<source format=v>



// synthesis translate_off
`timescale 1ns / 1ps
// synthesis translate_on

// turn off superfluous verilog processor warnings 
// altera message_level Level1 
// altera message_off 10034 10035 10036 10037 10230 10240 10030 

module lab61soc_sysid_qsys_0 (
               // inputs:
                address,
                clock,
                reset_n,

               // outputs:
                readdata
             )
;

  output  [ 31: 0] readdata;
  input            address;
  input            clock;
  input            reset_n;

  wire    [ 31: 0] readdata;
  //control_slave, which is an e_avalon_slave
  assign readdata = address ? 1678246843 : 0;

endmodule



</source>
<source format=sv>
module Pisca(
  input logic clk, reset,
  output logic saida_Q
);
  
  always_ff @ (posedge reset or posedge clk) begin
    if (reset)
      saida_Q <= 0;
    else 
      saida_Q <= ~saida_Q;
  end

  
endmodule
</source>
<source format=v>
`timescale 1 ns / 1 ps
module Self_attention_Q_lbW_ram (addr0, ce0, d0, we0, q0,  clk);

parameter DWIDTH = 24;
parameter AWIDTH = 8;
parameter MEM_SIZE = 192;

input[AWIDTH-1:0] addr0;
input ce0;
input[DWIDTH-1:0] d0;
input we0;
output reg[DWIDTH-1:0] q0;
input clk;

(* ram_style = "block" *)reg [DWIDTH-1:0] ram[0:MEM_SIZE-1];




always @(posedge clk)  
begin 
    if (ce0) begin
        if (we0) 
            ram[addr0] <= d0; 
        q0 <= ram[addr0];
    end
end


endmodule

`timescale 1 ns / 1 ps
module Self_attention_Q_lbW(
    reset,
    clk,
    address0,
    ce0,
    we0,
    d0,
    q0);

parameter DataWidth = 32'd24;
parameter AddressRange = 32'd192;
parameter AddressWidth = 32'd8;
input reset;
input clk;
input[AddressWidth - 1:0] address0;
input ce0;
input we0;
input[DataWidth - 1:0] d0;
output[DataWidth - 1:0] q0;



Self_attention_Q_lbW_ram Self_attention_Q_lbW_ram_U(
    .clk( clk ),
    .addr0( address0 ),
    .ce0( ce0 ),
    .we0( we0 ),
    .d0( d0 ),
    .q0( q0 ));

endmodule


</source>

#####

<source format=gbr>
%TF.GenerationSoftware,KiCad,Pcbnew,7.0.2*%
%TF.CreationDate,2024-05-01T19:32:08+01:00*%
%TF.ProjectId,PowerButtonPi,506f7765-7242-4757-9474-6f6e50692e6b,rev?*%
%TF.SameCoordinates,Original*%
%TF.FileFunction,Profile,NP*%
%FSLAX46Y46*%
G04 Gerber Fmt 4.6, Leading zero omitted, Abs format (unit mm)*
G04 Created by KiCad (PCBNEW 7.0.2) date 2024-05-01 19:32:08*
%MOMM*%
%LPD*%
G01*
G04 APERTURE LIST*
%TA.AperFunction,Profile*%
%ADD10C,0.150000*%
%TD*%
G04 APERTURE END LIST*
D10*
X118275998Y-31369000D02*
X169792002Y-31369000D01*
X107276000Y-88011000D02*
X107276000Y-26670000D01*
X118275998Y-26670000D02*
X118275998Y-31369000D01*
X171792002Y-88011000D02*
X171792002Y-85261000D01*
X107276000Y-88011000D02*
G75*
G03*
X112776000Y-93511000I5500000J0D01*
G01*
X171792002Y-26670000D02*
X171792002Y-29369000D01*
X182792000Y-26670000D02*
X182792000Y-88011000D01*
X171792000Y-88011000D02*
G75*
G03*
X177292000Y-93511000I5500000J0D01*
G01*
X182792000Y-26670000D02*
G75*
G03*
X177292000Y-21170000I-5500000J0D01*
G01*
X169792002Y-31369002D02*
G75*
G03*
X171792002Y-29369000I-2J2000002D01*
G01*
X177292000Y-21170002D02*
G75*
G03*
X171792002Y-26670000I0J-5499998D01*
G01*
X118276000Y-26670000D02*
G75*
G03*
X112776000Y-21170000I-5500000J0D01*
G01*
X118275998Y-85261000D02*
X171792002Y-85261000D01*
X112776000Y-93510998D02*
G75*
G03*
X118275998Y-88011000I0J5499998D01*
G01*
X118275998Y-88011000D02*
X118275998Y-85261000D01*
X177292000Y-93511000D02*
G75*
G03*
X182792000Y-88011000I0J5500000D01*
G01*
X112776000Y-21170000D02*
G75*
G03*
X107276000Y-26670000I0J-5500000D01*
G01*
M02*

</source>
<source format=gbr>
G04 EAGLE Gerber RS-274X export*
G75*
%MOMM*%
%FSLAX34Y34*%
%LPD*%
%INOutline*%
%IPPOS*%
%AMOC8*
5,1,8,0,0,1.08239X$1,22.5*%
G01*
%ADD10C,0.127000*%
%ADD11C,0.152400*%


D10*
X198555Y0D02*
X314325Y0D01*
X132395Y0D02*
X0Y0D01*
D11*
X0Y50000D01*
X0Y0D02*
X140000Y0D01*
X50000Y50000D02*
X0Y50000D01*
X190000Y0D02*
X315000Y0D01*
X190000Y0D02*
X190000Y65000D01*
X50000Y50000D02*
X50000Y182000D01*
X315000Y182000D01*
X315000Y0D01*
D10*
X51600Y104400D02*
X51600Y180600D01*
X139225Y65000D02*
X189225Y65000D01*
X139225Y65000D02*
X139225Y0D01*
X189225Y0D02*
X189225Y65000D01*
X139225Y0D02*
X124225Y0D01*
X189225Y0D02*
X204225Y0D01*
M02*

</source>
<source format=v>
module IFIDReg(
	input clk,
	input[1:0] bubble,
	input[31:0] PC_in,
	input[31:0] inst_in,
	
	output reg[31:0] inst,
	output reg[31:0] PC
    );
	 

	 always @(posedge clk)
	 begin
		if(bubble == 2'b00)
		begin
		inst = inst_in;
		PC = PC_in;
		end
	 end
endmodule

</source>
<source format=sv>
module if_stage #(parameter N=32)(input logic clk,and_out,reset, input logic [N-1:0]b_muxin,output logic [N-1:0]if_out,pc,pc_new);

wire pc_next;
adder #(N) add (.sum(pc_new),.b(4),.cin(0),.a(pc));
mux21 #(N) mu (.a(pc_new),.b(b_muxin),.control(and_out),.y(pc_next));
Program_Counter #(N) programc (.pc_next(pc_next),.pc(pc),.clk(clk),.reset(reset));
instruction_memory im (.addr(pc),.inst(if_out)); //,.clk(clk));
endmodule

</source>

#####

#### What the task requires:
Across the entries above, find each line with the word "DWIDTH" and please copy it out.

#### Problem solution:
parameter DWIDTH = 24;
input[DWIDTH-1:0] d0;
output reg[DWIDTH-1:0] q0;
(* ram_style = "block" *)reg [DWIDTH-1:0] ram[0:MEM_SIZE-1];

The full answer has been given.